Roles of good enough mother: 1. Expose the child to risks (hygiene hypothesis); 2. Push the child away; 3. Mediate reality (organize and interpret it).
When is a mother a good (enough) mother? According to Winnicott, when she gradually and increasingly frustrates her child. These cumulative denials of the child's wishes and negations of his delusional and fantastic magical thinking are crucial to his emerging perception of an external world and his unimpaired reality test.
The good mother encourages the child's separation from her and its individuation via the formation of inviolable and respected personal boundaries. She does not sacrifice her autonomy and identity and does not fuse or merge with her child or treat it as her extension.
The good mother acknowledges her own moments of exasperation and depression. She does neither idealize nor devalue herself or the child. She harbors realistic expectations of the budding relationship and reacts proportionately. She has no mood swings and is not labile. She is stable, firm but not harsh, just and predictable but never dull. She encourages her offspring's curiosity even as she indulges her own.
The narcissistic mother is a control freak and does not easily relinquish good and reliable sources of "narcissistic supply" (admiration, adulation, attention of any kind). It is the role of her children to replenish this supply, the children owe it to her. To make sure that the child does not develop boundaries, and does not become independent, or autonomous, the narcissistic parent micromanages the child's life and encourages dependent and infantile behaviors in her offspring.

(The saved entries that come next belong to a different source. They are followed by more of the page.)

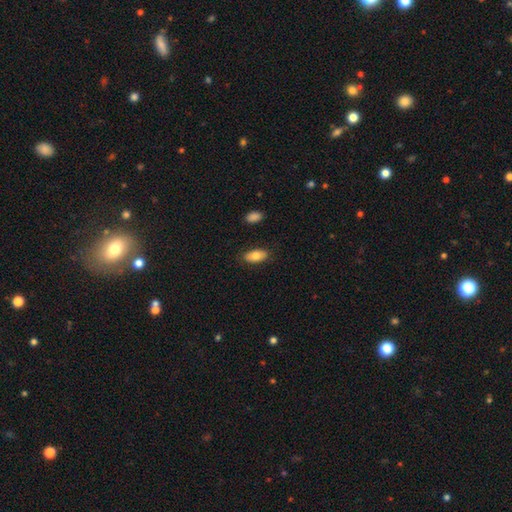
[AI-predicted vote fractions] smooth-or-featured: smooth: 81% | featured or disk: 13% | star or artifact: 7%
  how-rounded: in between: 92% | cigar-shaped: 6% | round: 3%
  merging: none: 85% | minor disturbance: 11% | major disturbance: 3% | merger: 2%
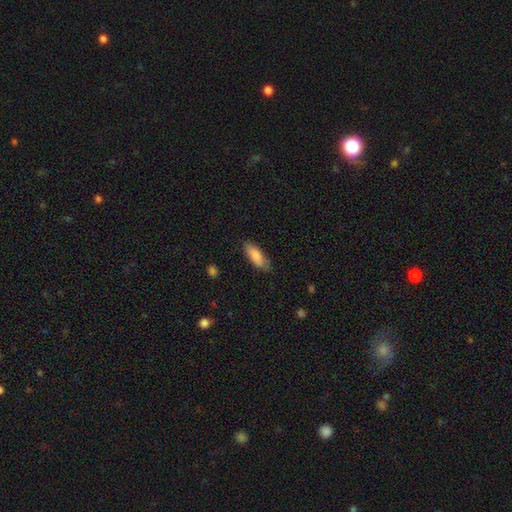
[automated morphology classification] Q: Smooth or featured?
A: smooth (85%); runner-up: featured or disk (9%)
Q: How rounded?
A: in between (69%); runner-up: cigar-shaped (29%)
Q: Merging?
A: none (78%); runner-up: minor disturbance (17%)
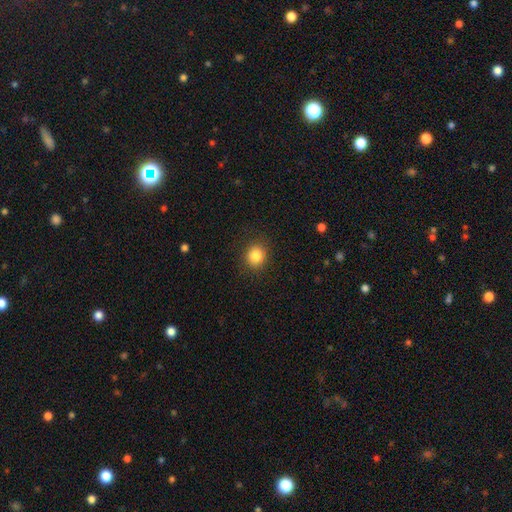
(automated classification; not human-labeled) Morphology: type=smooth (84%); roundness=round (77%); merging=none (88%).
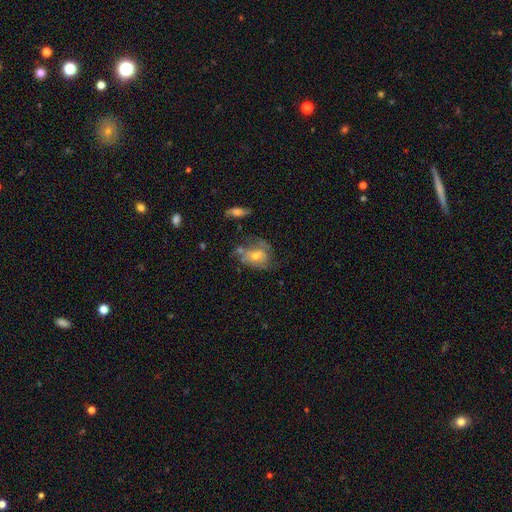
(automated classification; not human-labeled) Overall: featured or disk (58%; smooth 32%). Edge-on disk: no (95%). Bar: no (74%). Spiral arms: yes (59%; no 41%). Bulge size: moderate (58%; small 33%). Merging: none (40%; minor disturbance 25%).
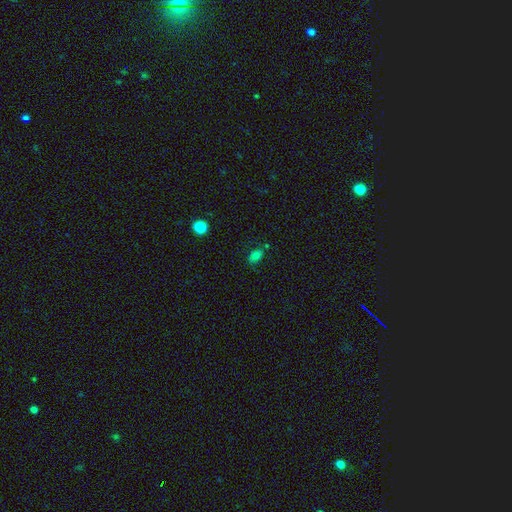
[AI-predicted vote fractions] Smooth or featured?
  - smooth: 74% *
  - star or artifact: 15%
  - featured or disk: 10%
How rounded?
  - in between: 80% *
  - round: 18%
  - cigar-shaped: 2%
Merging?
  - none: 71% *
  - minor disturbance: 18%
  - merger: 7%
  - major disturbance: 4%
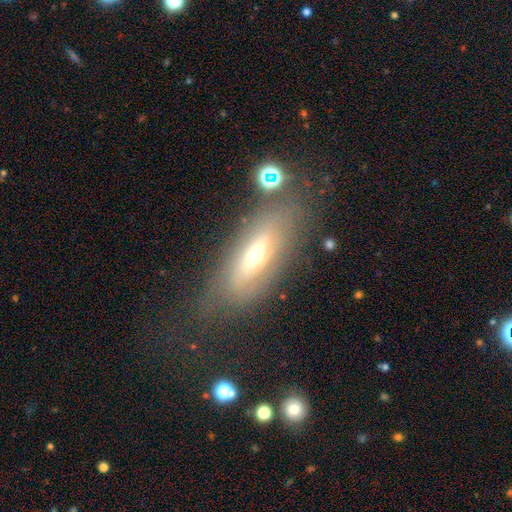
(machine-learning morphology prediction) Q: Smooth or featured?
A: featured or disk (50%); runner-up: smooth (40%)
Q: Edge-on disk?
A: no (59%); runner-up: yes (41%)
Q: Merging?
A: none (65%); runner-up: minor disturbance (20%)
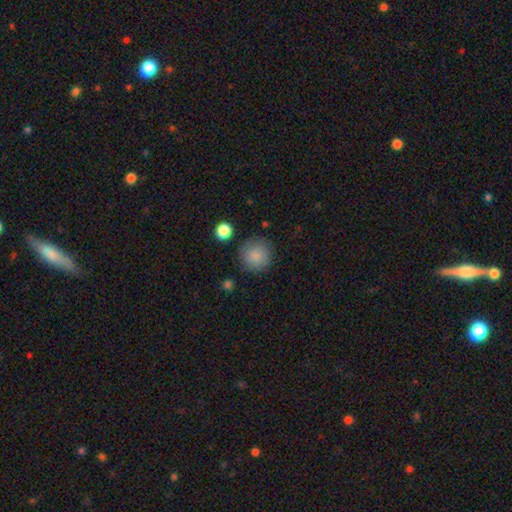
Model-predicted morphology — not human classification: Smooth or featured? smooth (86%)
How rounded? round (94%)
Merging? none (84%)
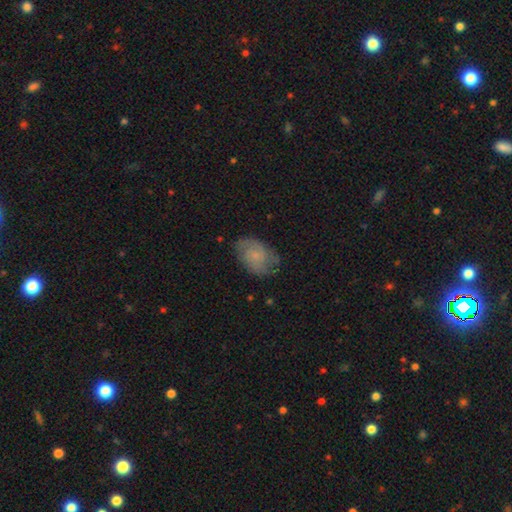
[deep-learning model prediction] Smooth or featured? featured or disk (48%)
Merging? none (66%)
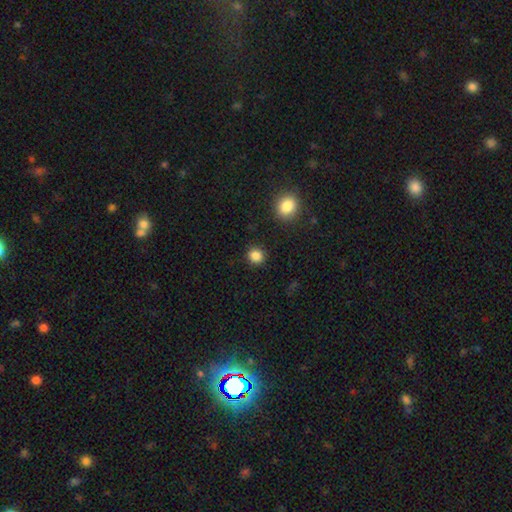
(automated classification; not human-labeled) A smooth galaxy with no disk features (85%) that is round (86%). Merging: none (90%).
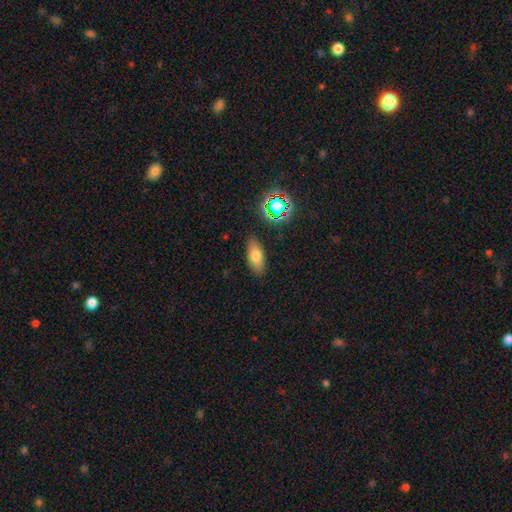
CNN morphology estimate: The model was most divided on "smooth or featured": smooth: 72%, featured or disk: 16%, star or artifact: 12%. More confident: merging — none (86%); how rounded — in between (82%).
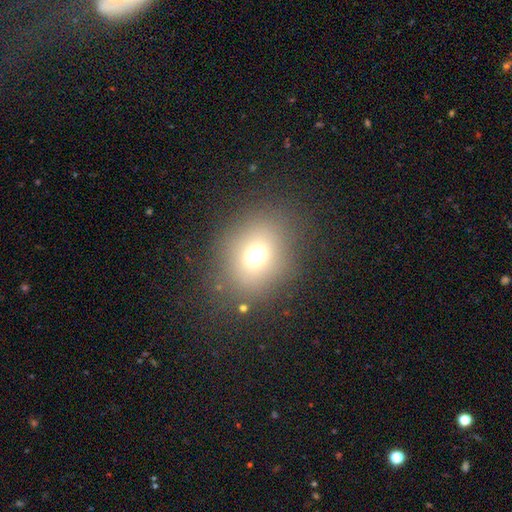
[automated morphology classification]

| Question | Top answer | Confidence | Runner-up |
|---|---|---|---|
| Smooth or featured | smooth | 67% | star or artifact (21%) |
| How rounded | round | 62% | in between (37%) |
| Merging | none | 80% | minor disturbance (10%) |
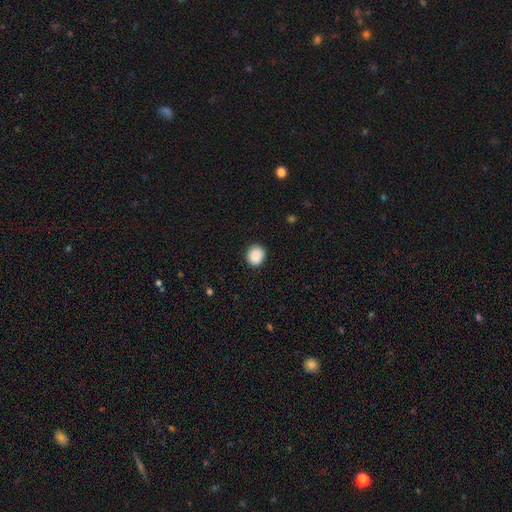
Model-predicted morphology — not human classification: This appears to be a smooth galaxy with no disk features (90%) that is round (76%). Merging: none (89%).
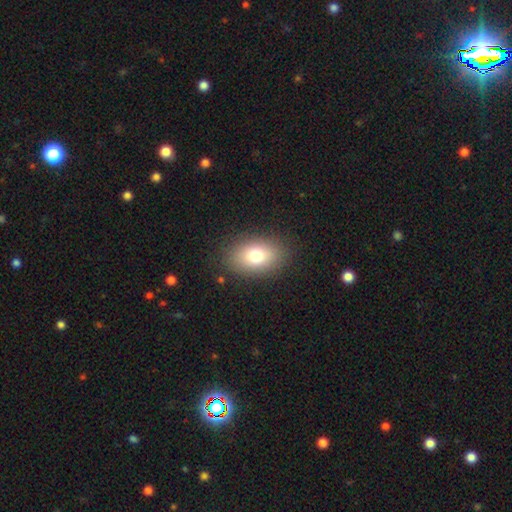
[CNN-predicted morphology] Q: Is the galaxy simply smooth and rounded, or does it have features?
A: smooth — 77%.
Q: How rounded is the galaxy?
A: in between — 82%.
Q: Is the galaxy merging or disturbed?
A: none — 86%.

Such a parent bribes the child (by offering free lodging or financial support or "help" with daily tasks) or emotionally blackmails the child (by constantly demanding help and imposing chores, claiming to be ill or disabled) or even threatens the child (for instance: to disinherit her if she does not comply with the parent's wishes).
The narcissistic mother also does her best to scare away anyone who may upset this symbiotic relationship or otherwise threaten the delicate, unspoken contract. She sabotages any budding relationship her child develops with lies, deceit, and scorn.
To ameliorate the unease bred by this emotional ambivalence, the narcissistic parent resorts to a myriad of control mechanisms. These can be grouped into: guilt-driven ("I sacrificed my life for you"), codependent ("I need you, I cannot cope without you"), goal-driven ("We have a common goal which we can and must achieve"), shared psychosis or emotional incest ("You and I are united against the whole world, or at least against your monstrous, no-good father ...", "You are my one and only true love and passion") and explicit ("If you do not adhere to my principles, beliefs, ideology, religion, values, if you do not obey my instructions, I will punish you").
As Lidija Rangelovska observed, the narcissistic parent often regards himself or herself as a martyr and uses her/his alleged “suffering” as a currency, a mode of communication, an explanatory and organizing principle, which endows the lives of the parent and of his nearest and dearest with meaning, direction, message, and mission. Being introduced into the narcissist’s drama is a privilege, an honor, an initiation, and the true hallmark of intimacy.
The guilt trip induced by the narcissistic parent is not time-limited because it is not linked to a specific action of the “perpetrator”; it is intended to elicit never-ending “compensation”; and is not designed to bring on a restoration of the relationship, or a rehabilitation of the “offender.” It is a tool of control and an instrument of manipulation: the “culprit” is meant to feel guilty for merely existing and for as long as s/he exists.
This exercise of control helps to sustain the illusion that the child is a part of the narcissist. But maintaining the illusion calls for extraordinary levels of control (on the part of the parent) and obedience (on the part of the child). The relationship is typically symbiotic and emotionally turbulent.